6. Provide A Seamless Customer Service Experience
Map out what the customer service process should look like and how Twitter fits into that ecosystem. Have a way to identify the problem or issue, whether by a customer identifier (such as a frequent flyer number) or other identifying information, regardless of where the customer takes the problem.
For example, the @Zappos team, whether on the regular Twitter account or their support account, is empowered to resolve issues. They don’t add a layer of complexity by referring the customer to a different channel.
7. Engage In Twitter Customer Service Analysis
Identify the top questions, problems, issues customers are having and create an FAQ to share that may continue to increase speed of issue resolution.
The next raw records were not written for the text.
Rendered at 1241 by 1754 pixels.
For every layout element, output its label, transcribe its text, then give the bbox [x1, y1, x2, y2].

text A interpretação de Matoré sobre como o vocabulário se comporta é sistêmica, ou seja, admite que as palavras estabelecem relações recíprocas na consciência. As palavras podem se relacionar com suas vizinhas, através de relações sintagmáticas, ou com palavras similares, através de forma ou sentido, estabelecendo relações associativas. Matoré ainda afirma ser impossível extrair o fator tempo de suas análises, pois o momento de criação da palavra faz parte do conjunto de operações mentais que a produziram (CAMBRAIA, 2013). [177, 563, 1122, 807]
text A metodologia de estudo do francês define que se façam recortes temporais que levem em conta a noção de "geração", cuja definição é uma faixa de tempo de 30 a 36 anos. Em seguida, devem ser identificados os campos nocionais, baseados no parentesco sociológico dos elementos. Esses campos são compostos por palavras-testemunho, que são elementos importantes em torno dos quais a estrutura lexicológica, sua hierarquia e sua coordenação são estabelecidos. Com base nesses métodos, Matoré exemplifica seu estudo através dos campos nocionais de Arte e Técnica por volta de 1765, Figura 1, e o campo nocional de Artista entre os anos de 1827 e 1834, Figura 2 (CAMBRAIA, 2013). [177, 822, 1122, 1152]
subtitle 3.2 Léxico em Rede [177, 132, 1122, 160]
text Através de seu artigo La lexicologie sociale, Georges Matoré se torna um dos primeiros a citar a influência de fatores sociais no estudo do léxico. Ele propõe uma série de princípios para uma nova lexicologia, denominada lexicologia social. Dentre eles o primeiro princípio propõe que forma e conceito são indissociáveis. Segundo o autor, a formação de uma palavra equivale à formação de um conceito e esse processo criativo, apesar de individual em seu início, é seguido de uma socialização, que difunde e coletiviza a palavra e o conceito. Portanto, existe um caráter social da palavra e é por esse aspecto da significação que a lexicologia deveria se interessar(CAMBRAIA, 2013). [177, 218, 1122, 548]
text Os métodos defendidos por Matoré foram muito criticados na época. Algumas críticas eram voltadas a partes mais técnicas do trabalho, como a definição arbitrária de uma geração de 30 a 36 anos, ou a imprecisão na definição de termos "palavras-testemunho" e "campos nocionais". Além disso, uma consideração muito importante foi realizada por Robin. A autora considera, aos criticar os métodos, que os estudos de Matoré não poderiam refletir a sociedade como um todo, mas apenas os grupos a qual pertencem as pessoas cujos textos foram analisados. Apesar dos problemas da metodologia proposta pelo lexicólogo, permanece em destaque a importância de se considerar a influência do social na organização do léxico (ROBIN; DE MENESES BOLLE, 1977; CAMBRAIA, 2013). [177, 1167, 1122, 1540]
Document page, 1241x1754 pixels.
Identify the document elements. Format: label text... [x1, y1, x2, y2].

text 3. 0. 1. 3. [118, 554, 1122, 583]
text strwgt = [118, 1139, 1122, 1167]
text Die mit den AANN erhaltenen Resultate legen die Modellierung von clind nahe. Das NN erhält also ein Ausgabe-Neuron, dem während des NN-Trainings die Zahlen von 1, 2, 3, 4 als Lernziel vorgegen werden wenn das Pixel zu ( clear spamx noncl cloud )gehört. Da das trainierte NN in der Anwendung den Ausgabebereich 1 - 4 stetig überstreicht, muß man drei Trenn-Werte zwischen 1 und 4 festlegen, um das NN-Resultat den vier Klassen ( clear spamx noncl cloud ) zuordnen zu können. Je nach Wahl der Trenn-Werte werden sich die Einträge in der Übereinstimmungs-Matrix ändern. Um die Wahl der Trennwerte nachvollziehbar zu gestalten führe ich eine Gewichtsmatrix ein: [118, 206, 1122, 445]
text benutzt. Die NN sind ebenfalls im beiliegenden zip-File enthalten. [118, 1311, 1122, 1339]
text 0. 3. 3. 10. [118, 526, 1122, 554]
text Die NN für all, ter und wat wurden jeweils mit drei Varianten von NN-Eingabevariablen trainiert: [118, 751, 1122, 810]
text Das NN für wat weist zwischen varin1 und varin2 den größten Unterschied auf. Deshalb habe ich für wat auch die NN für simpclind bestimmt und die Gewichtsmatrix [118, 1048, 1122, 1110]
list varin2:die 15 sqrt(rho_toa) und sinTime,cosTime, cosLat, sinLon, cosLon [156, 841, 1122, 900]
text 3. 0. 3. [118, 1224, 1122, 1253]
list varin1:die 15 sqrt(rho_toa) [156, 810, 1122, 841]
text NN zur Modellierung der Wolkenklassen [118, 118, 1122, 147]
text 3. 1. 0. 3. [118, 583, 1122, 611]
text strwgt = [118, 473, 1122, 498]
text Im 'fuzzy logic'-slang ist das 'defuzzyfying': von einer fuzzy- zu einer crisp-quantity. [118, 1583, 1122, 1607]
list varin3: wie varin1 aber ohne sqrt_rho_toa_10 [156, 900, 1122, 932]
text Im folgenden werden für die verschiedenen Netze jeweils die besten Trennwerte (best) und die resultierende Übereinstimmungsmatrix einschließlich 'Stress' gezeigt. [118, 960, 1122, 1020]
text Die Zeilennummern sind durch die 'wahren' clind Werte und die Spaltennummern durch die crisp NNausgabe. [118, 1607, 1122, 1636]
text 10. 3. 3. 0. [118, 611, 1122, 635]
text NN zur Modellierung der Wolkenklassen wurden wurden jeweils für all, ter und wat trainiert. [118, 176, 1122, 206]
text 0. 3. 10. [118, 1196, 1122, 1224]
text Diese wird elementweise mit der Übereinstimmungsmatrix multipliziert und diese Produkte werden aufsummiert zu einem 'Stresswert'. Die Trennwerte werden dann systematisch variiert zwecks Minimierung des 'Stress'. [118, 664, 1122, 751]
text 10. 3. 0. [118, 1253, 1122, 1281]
Twitter (not surprisingly;) does this really well. They have created a form that identifies top issues, then provides drop downs and comment boxes so they can get a clear understanding of the problem as well as define if a solution has already been crafted that they can share.
This can be a great place to curate problems and questions to leverage in the content mapping process. If brands take time to analyze customer service tweets and learn from that customer engagement, not only can we make customers happier, we can turn them into brand advocates.
Takeaways
Twitter customer service support is no longer a “nice-to-have”. For most brands, it’s a customer expectation. Just as in the early days of social, to quote Charlene Li, author of “Groundswell”, you can choose whether or not to participate, but your customers will be there with or without you.
Twitter support deserves the same brand immersion, brand storytelling and brand resource designation as any channel on or offline. Not only are those customer service experiences relevant to the customer journey, but they are also a record of how we treat our customers. Sometimes taking an unhappy customer and making them happy can be a most unlikely but proven path to customer advocacy and loyalty.